Ikea: tappeti di pecora e mucca, è bufera

Una chiede lo stop l’uso di pelle di animali per la produzione di tappeti, ma dal cuore della Norvegia, per ora, tutto tace

Ikea tappeti petizione

Pelli di pecora e mucca calpestate e adibite all’accumulo di polvere. I prodotti, presentati da Ikea nella sezione “Novità” del sito ufficiale (anche se di novità non si può parlare considerando che all’interno dei punti vendita sono reperibili da anni), stanno scatenando un putiferio sul web.

Fabio Guardabassi, di Roma, ha lanciato infatti una petizione su Change.org diretta proprio a Ikea per chiedere al colosso svedese di porre fine all’uso di pelle animale per i suoi tappeti. Tra i destinatari, il fondatore miliardario della multinazionale svedese, Ingvar Kamprad, di cui in questi giorni si fa un gran parlare anche per l’utilizzo quotidiano di capi di seconda mano. La stessa Ikea, due anni fa circa, aveva lanciato una bellissima campagna per aiutare cani e gatti abbandonati a trovare una famiglia, posizionando dei cartonati a grandezza naturale degli stessi animali da adottare su divani, tappeti e letti a castello delle loro collezioni. Risalgono a poco meno di un anno fa le polpette vegane proposte all’interno dei menu dei suoi ristoranti, e sono ancora tanti i bimbi che sui comodini delle loro camerette hanno la favola veg editata dalla stessa Ikea e scritta da Ulf Stark e Charlotte Ramel. Come si concilia tutto questo con i vetusti tappeti sbandierati come grande novità?

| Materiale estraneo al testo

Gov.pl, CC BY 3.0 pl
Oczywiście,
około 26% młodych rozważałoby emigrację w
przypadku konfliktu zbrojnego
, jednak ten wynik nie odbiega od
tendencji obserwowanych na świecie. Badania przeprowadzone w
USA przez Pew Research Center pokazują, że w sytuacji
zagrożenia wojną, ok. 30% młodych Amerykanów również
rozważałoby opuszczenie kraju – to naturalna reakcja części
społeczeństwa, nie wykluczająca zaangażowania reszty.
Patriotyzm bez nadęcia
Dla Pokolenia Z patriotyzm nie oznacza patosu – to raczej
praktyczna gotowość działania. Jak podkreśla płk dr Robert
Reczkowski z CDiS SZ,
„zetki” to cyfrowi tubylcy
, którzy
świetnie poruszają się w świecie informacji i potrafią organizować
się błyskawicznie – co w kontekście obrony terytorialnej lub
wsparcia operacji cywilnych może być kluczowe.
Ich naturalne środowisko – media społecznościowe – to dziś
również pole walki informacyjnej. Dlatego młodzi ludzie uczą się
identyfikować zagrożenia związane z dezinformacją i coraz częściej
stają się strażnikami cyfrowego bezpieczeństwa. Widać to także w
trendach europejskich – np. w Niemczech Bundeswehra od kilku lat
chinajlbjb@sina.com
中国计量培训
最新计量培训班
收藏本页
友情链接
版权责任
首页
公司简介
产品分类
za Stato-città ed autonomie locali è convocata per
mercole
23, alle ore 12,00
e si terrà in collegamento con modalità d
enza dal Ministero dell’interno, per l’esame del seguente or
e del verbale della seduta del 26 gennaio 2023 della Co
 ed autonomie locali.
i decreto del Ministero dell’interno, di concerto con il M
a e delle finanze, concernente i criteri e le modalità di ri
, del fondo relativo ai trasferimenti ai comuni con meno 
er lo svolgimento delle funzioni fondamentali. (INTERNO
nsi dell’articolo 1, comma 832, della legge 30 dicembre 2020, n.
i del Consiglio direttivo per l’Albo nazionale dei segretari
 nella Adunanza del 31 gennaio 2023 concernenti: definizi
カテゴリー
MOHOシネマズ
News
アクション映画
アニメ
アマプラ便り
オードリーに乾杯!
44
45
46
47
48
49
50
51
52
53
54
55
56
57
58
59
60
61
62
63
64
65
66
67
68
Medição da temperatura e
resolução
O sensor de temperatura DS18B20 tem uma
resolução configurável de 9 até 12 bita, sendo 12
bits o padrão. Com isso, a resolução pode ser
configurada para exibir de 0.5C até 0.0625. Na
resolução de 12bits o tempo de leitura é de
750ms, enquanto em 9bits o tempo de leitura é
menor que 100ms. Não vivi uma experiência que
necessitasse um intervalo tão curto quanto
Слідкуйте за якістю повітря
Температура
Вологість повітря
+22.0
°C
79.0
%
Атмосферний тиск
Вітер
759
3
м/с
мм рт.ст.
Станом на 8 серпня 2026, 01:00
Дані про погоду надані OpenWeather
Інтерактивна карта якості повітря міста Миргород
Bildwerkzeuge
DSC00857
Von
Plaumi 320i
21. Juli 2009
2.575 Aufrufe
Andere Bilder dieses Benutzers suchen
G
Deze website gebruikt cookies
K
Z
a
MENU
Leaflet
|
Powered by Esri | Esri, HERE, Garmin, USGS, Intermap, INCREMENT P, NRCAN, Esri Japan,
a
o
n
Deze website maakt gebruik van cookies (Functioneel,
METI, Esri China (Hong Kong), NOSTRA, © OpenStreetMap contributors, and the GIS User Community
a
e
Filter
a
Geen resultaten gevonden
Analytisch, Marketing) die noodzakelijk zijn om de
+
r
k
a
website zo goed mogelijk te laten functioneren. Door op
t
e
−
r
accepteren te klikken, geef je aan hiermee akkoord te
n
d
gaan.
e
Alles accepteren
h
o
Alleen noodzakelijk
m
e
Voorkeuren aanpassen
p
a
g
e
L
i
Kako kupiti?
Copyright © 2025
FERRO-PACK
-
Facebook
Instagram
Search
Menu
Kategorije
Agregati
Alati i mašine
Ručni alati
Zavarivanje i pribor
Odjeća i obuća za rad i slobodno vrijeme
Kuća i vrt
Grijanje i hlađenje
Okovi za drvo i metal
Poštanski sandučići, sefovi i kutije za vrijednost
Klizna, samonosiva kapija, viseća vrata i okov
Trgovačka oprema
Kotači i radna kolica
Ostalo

Il mondo vegetariano e vegan che spesso si è avvicinato al brand grazie alle sue iniziative “green”, nonché tutti coloro che hanno a cuore gli animali (da compagnia e non) chiede ad Ikea un dietro front. In occasione del Family Day l’azienda lanciò una bellissima campagna con lo slogan “Per fare una famiglia non c’è bisogno di istruzioni“: ma nemmeno per fare un bel salotto servono pelli di animali.

La petizione, al momento ha raccolto 23.500 firme in due settimane con un trend in crescita: per il momento nessuna risposta è giunta dai vertici di Ikea.